_Work request_.
Reproduce word for word the items below, starting at the line with "How many lines are shown in the chart?" and ending at the line with "Is there any", both included. Leave the pictures out of your copy.
#### Material shown ####
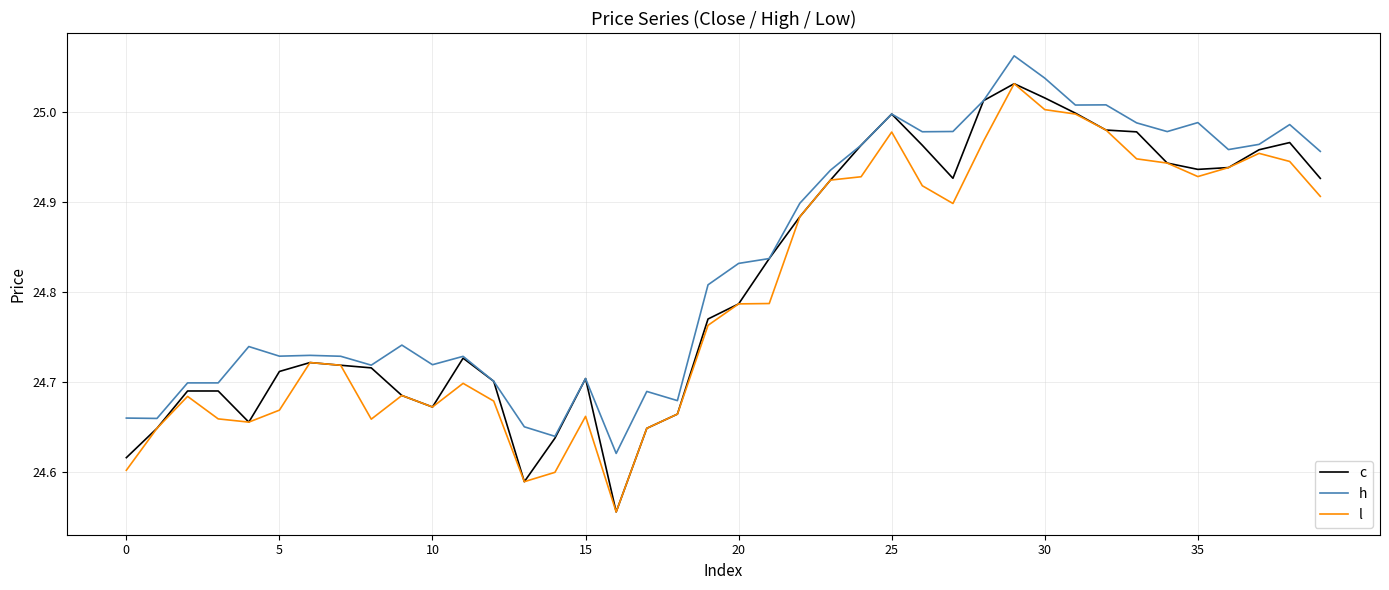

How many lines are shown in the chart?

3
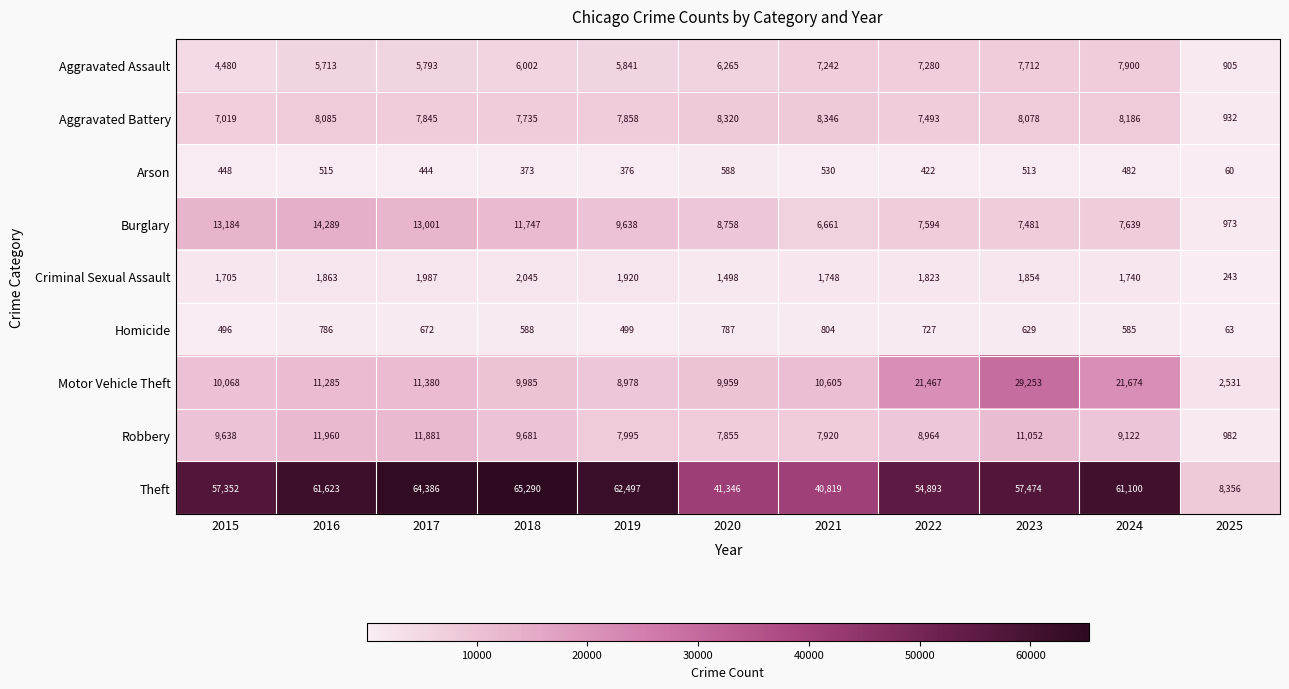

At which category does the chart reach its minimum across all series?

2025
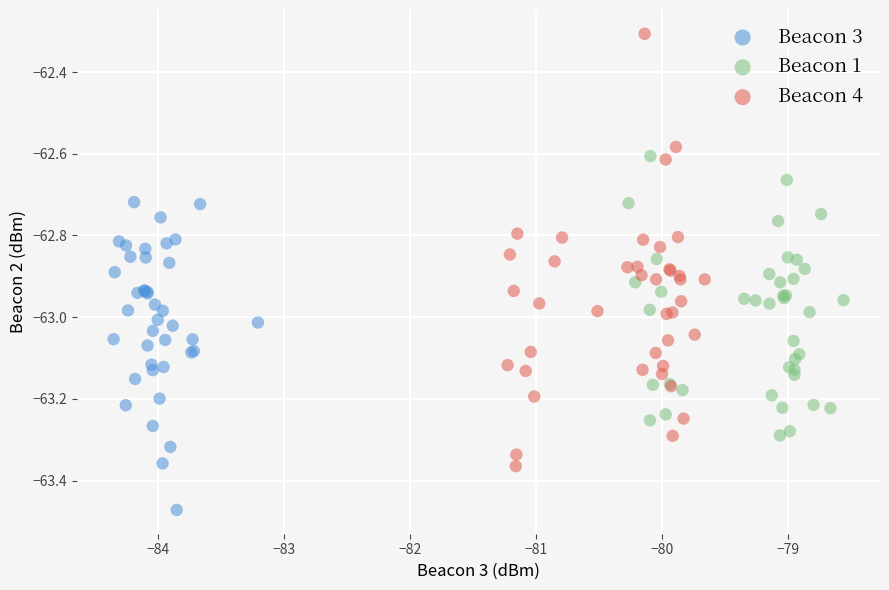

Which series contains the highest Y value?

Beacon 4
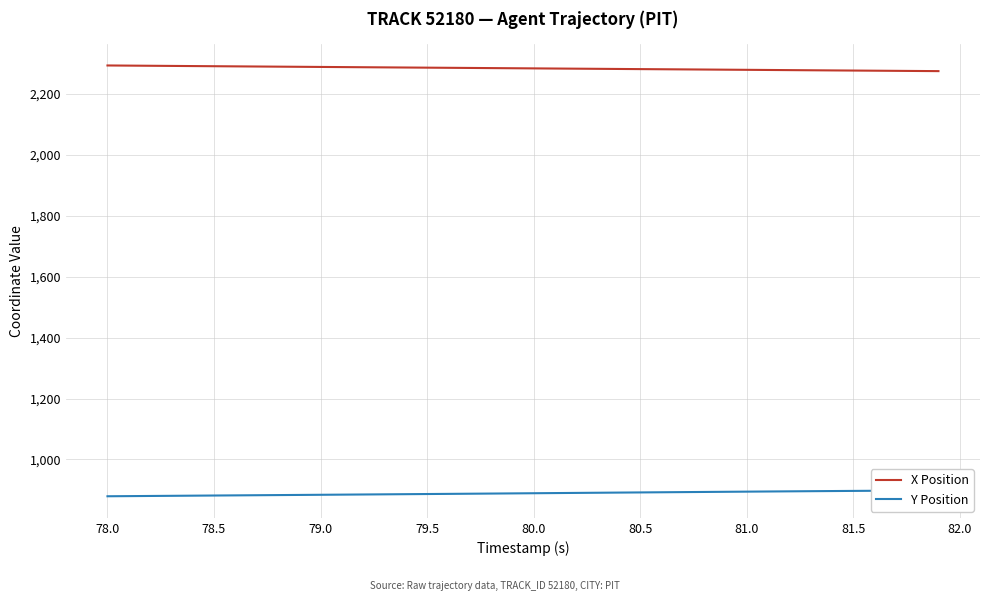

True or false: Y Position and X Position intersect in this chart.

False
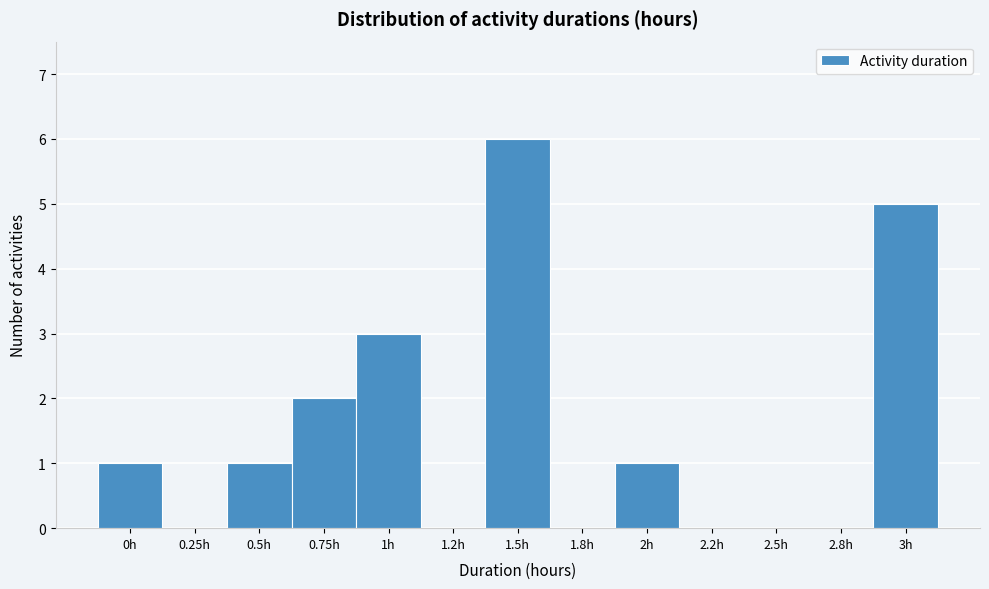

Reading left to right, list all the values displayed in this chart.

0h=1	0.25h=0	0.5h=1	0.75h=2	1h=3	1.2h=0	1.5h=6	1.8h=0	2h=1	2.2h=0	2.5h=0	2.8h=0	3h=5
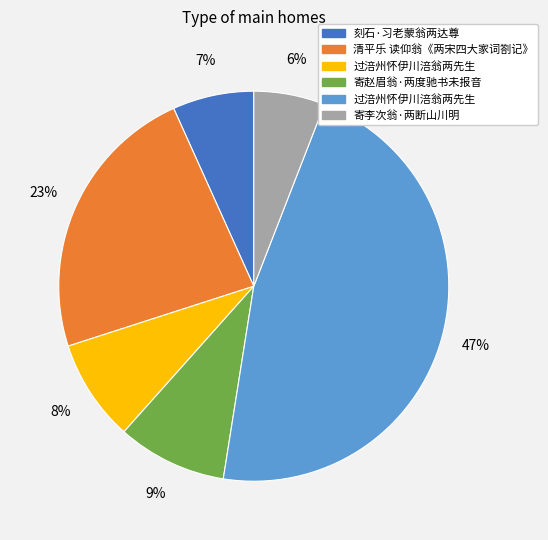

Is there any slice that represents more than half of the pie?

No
####
#### Material shown ####
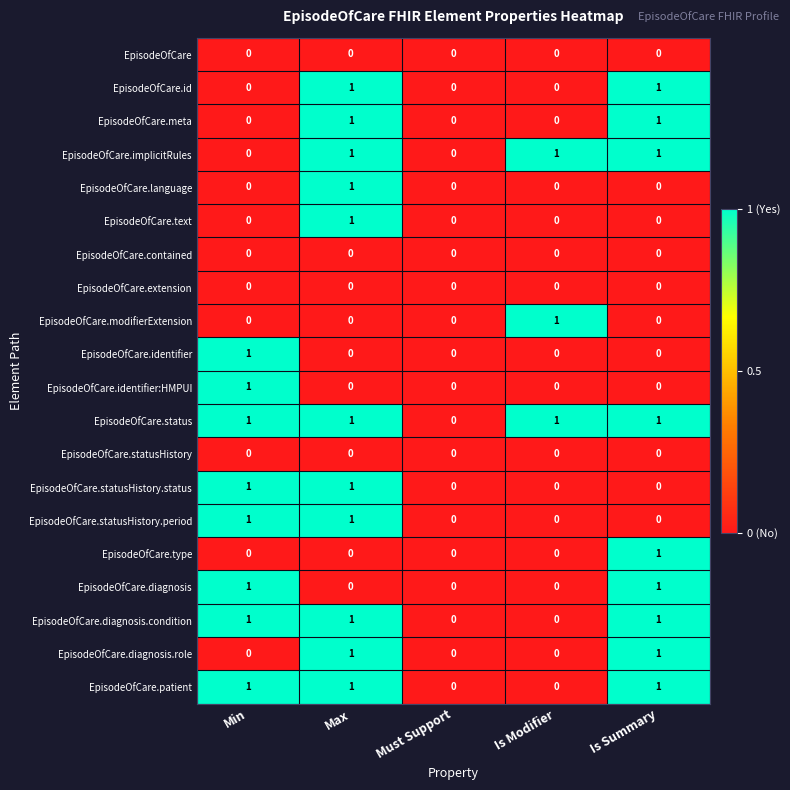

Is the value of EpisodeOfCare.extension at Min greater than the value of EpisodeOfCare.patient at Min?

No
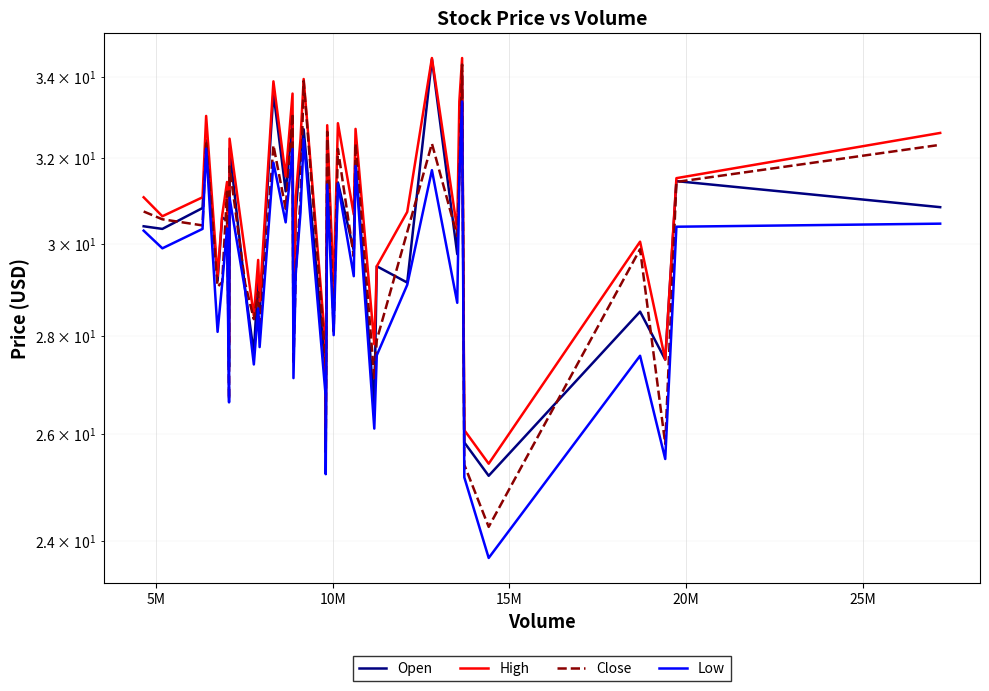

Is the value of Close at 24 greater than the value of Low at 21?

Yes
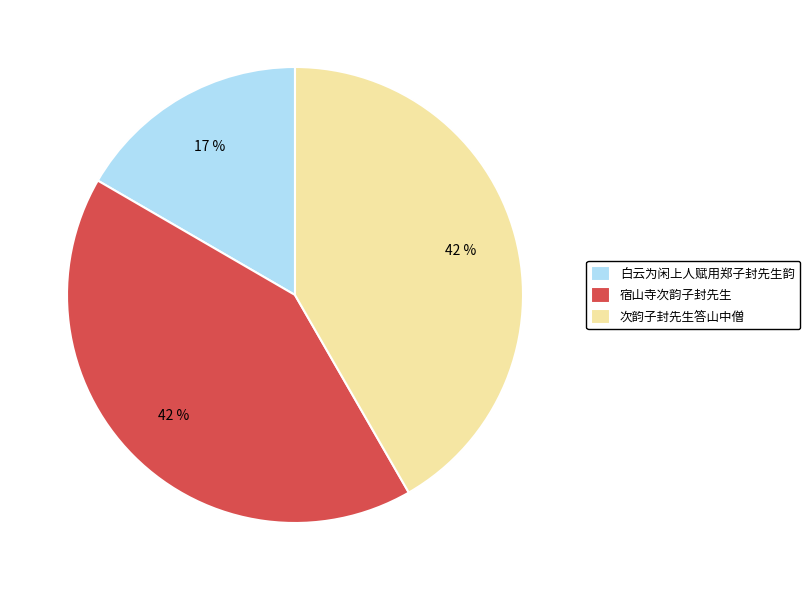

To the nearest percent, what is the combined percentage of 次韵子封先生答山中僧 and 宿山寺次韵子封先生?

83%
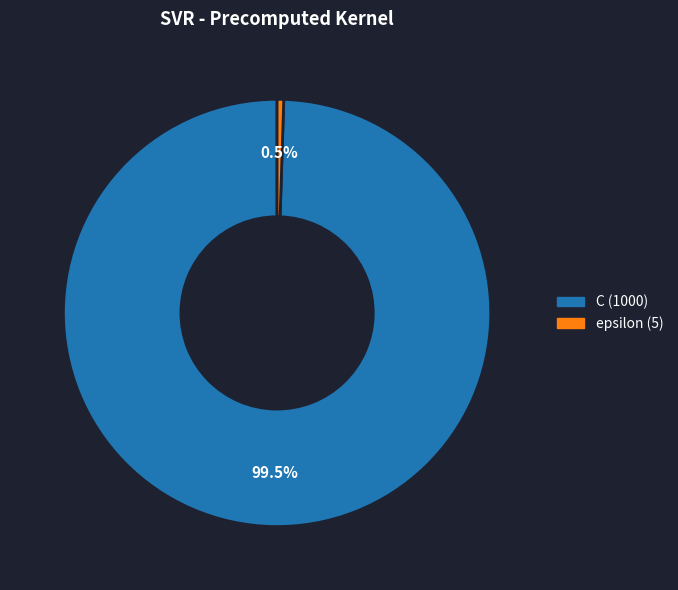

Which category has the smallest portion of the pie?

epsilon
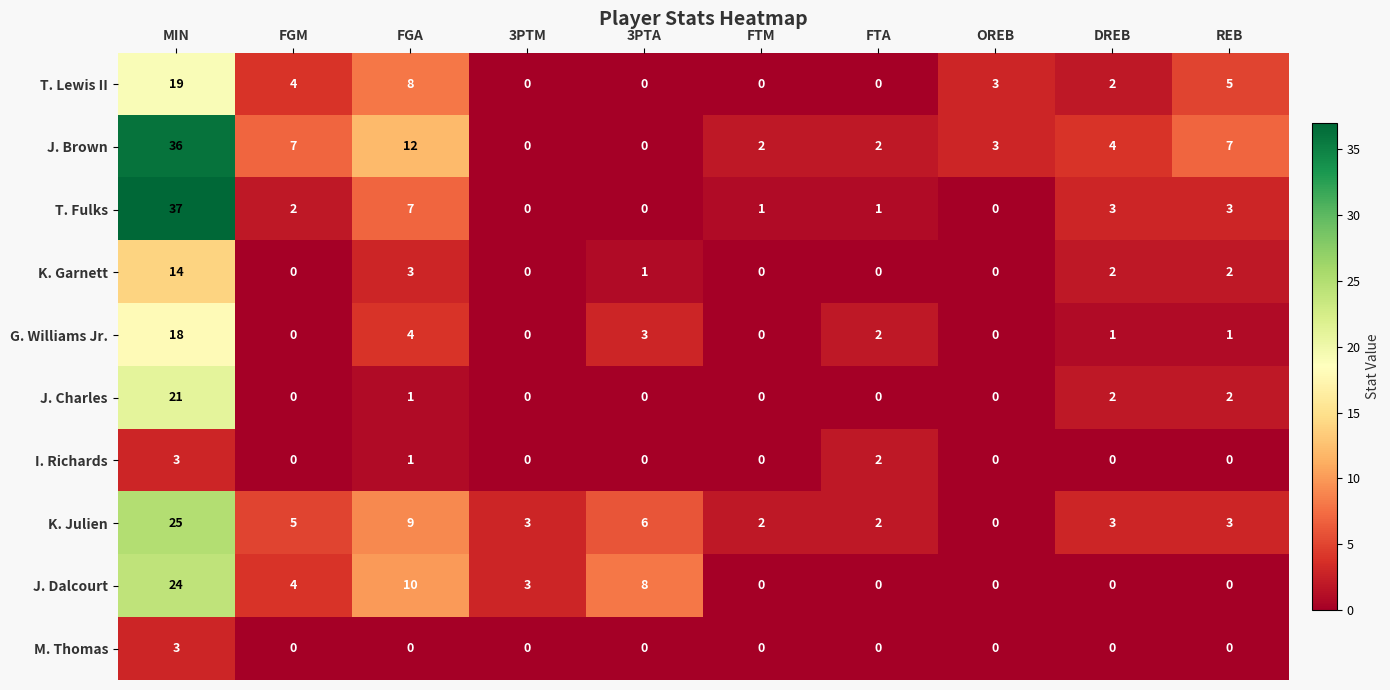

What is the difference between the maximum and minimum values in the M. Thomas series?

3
####
_Solved exercise_.
How many lines are shown in the chart?

3

At which category does the chart reach its minimum across all series?

2025

Which series contains the highest Y value?

Beacon 4

True or false: Y Position and X Position intersect in this chart.

False

Reading left to right, list all the values displayed in this chart.

0h=1	0.25h=0	0.5h=1	0.75h=2	1h=3	1.2h=0	1.5h=6	1.8h=0	2h=1	2.2h=0	2.5h=0	2.8h=0	3h=5

Is there any slice that represents more than half of the pie?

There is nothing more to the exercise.